I heard the news early in the morning on the radio in a Montreal hotel. At first, like others, I thought it was a re-dramatization of Dallas five years earlier. I had tuned in to find out who had won the California Democratic primary between Gene McCarthy and Kennedy. Only after listening for several minutes did I realize this was all happening live. Bobby Kennedy had been shot!

People don't remember all this. He was shot by a Palestinian angry at Kennedy's pro-Israeli campaign appeal. Sirhan Sirhan was, if you think about it, an early case of Mideast terrorism directed at the United States. He shot Bobby Kennedy because of what the New York senator stood for in foreign policy.
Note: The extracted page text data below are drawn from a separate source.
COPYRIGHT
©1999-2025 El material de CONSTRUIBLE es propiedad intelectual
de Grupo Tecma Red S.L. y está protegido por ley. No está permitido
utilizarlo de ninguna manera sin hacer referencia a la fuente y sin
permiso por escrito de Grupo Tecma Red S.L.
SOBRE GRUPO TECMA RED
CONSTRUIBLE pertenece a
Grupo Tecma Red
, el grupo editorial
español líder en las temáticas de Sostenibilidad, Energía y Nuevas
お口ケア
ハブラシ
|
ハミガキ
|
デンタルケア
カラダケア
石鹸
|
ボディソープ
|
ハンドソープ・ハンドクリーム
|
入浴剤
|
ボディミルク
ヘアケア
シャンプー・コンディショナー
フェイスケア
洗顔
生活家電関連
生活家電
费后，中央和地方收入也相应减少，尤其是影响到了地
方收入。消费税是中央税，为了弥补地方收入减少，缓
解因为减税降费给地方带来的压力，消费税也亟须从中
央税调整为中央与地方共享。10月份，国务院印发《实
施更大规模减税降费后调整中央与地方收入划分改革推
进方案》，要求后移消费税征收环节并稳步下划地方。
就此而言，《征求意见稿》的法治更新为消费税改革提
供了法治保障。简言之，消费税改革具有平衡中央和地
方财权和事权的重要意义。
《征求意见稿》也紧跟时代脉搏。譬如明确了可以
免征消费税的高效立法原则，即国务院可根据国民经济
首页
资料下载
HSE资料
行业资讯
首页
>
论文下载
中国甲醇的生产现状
To most Americans, Bobby stood for something altogether different. He was a tribune for the people who needed one: A victim himself because of his beloved brother's assassination, he came across to people of color and people who were denied a real chance in this country as a fellow soul, someone who knew what it meant to be hurt by the system.
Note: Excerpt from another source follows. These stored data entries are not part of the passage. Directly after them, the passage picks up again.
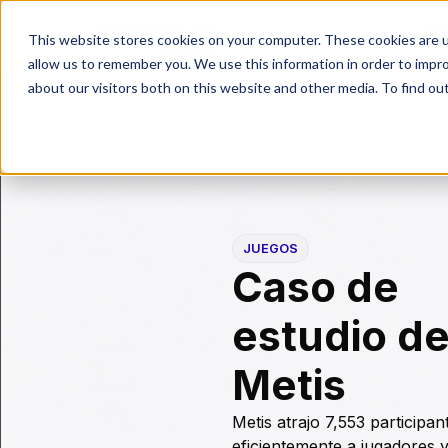
So
This website stores cookies on your computer. These cookies are u
allow us to remember you. We use this information in order to impr
about our visitors both on this website and other media. To find ou
JUEGOS
Caso de
estudio d
Metis
Metis atrajo 7,553 participan
eficientemente a jugadores 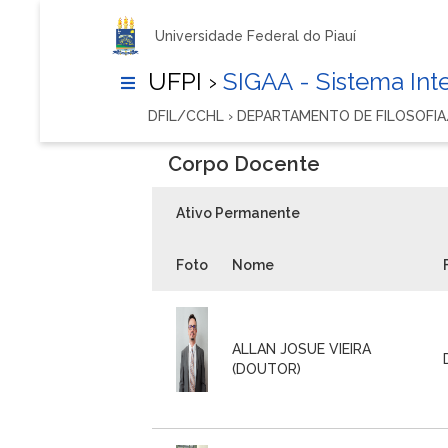
Universidade Federal do Piauí
UFPI ›
SIGAA - Sistema In
DFIL/CCHL › DEPARTAMENTO DE FILOSOFI
Corpo Docente
Ativo Permanente
Foto
Nome
ALLAN JOSUE VIEIRA
(DOUTOR)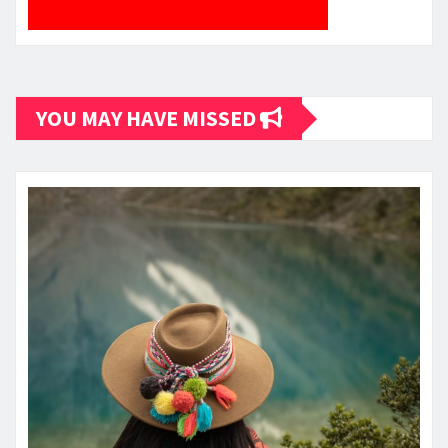
YOU MAY HAVE MISSED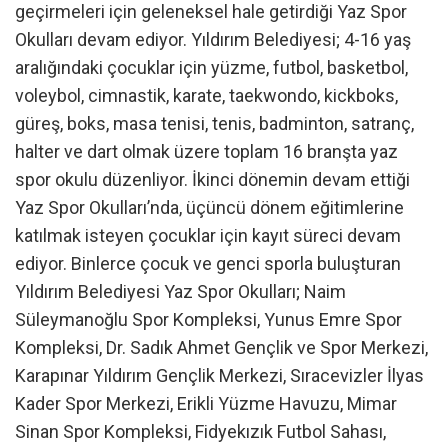
geçirmeleri için geleneksel hale getirdiği Yaz Spor
Okulları devam ediyor. Yıldırım Belediyesi; 4-16 yaş
aralığındaki çocuklar için yüzme, futbol, basketbol,
voleybol, cimnastik, karate, taekwondo, kickboks,
güreş, boks, masa tenisi, tenis, badminton, satranç,
halter ve dart olmak üzere toplam 16 branşta yaz
spor okulu düzenliyor. İkinci dönemin devam ettiği
Yaz Spor Okulları’nda, üçüncü dönem eğitimlerine
katılmak isteyen çocuklar için kayıt süreci devam
ediyor. Binlerce çocuk ve genci sporla buluşturan
Yıldırım Belediyesi Yaz Spor Okulları; Naim
Süleymanoğlu Spor Kompleksi, Yunus Emre Spor
Kompleksi, Dr. Sadık Ahmet Gençlik ve Spor Merkezi,
Karapınar Yıldırım Gençlik Merkezi, Sıracevizler İlyas
Kader Spor Merkezi, Erikli Yüzme Havuzu, Mimar
Sinan Spor Kompleksi, Fidyekızık Futbol Sahası,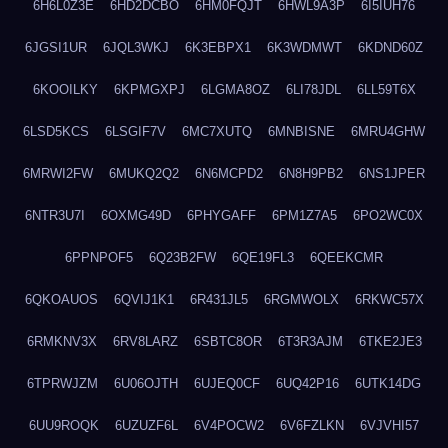
6H6L0Z3E
6HD2DCBO
6HM0FQJT
6HWL9A3P
6I5IUH76
6JGSI1UR
6JQL3WKJ
6K3EBPX1
6K3WDMWT
6KDND60Z
6KOOILKY
6KPMGXPJ
6LGMA8OZ
6LI78JDL
6LL59T6X
6LSD5KCS
6LSGIF7V
6MC7XUTQ
6MNBISNE
6MRU4GHW
6MRWI2FW
6MUKQ2Q2
6N6MCPD2
6N8H9PB2
6NS1JPER
6NTR3U7I
6OXMG49D
6PHYGAFF
6PM1Z7A5
6PO2WC0X
6PPNPOF5
6Q23B2FW
6QE19FL3
6QEEKCMR
6QKOAUOS
6QVIJ1K1
6R431JL5
6RGMWOLX
6RKWC57X
6RMKNV3X
6RV8LARZ
6SBTC8OR
6T3R3AJM
6TKE2JE3
6TPRWJZM
6U06OJTH
6UJEQ0CF
6UQ42P16
6UTK14DG
6UU9ROQK
6UZUZF6L
6V4POCW2
6V6FZLKN
6VJVHI57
I think people loved this guy for something else. He was a liberal who didn't believe in the BS sometimes and too often associated with it. He believed in giving people who needed it a break and he saw the unfairness of life but he also believed in people playing by the rules. You broke the law and you were a criminal in Bobby's eyes, whether you were a big shot or not. He was a law-an-order liberal, a liberal who never stopped being an Irish cop.

That's how I like to remember him because that's the kind of person I want to see in politics, the kind of person I want very much to be myself.